BEGIN Dataset extract
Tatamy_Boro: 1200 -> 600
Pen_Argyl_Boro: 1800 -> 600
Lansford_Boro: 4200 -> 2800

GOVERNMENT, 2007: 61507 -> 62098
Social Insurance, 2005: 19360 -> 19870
END Dataset extract
BEGIN Dataset extract
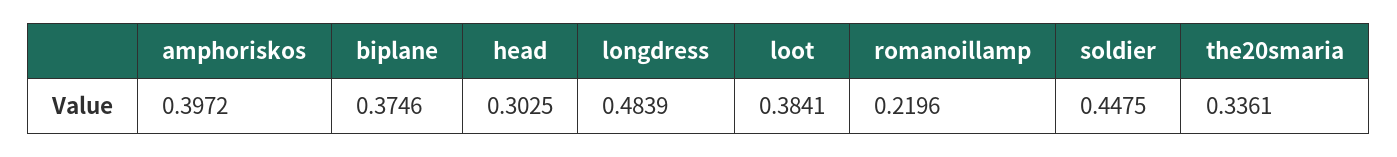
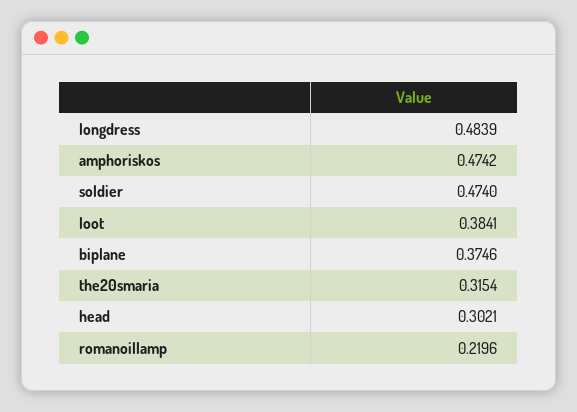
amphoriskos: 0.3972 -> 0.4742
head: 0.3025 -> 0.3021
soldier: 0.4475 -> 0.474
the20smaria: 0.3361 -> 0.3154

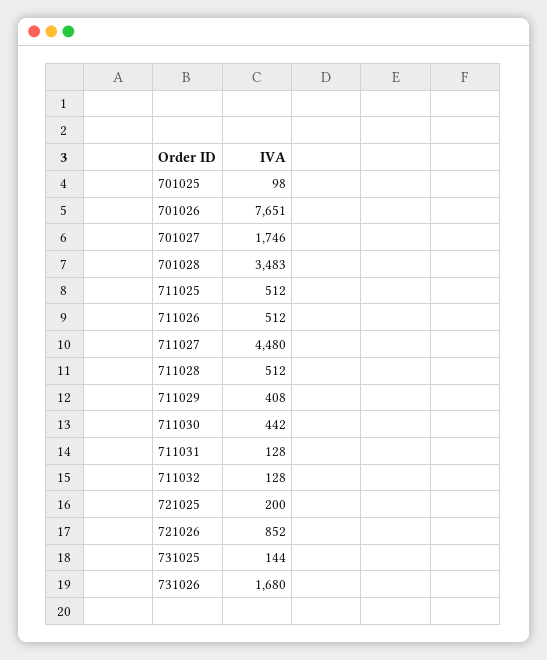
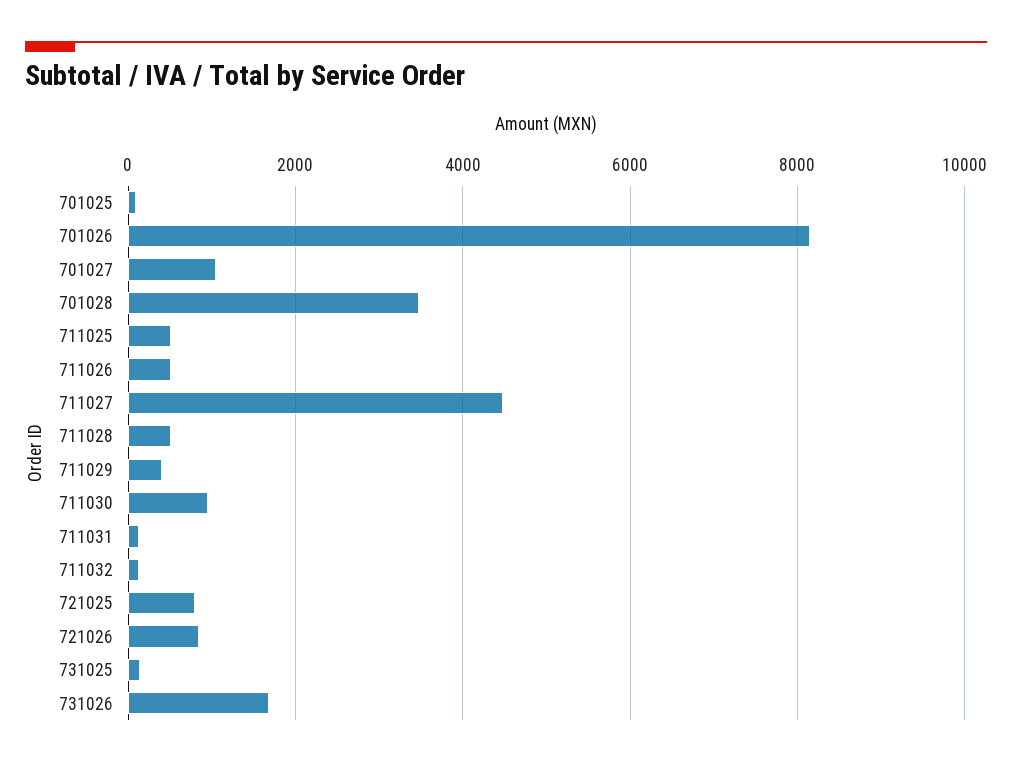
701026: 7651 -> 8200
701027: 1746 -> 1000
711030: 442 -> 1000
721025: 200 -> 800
END Dataset extract
BEGIN Dataset extract
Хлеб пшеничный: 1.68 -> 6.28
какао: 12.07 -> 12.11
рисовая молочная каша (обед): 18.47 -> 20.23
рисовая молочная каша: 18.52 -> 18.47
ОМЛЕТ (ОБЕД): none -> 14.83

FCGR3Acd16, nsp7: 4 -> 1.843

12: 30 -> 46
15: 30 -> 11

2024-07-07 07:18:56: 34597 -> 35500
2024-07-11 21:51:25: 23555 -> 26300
END Dataset extract
Task item >>
Each line of the records with the word "рисовая" in it is to be copied.

Response to this task >>
рисовая молочная каша (обед): 18.47 -> 20.23
рисовая молочная каша: 18.52 -> 18.47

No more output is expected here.